**Exercises:**
• 1. In the passage about the Liberty Ship event, how much higher does the ship sit than the pier?
• 2. Summarize the passage about the Liberty Ship event in two sentences.

**Given passage:**
<<<<
More recently, my business partner and I were producing an America’s Cup event on board a World War II Liberty Ship here in San Francisco. (I know this sounds completely out of the blue and odd, but it’s true. More on work-stuff in later blog posts. So for now, just go with it.) We had a skeleton crew of our own staff and ship volunteers, and we were expecting a few hundred ticket-holding guests within a matter of minutes. We were stretched thin, chief cook and bottle washer-style. The ship sits about thirty feet higher than the pier, or “apron,” that runs alongside. Many many trips up and down the rickety gangway were made.
>>>>
**Extracted material:**
<<<<
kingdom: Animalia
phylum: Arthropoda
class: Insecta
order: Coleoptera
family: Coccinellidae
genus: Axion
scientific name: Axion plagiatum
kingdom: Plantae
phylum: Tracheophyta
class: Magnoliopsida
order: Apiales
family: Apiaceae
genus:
>>>>
**The replies:**
• 1. About thirty feet.

• 2. The writer and a business partner were producing an America's Cup event on a World War II Liberty Ship in San Francisco, with a skeleton crew of staff and ship volunteers and a few hundred ticket-holding guests expected within minutes. Because the ship sits about thirty feet above the pier, many trips were made up and down the rickety gangway.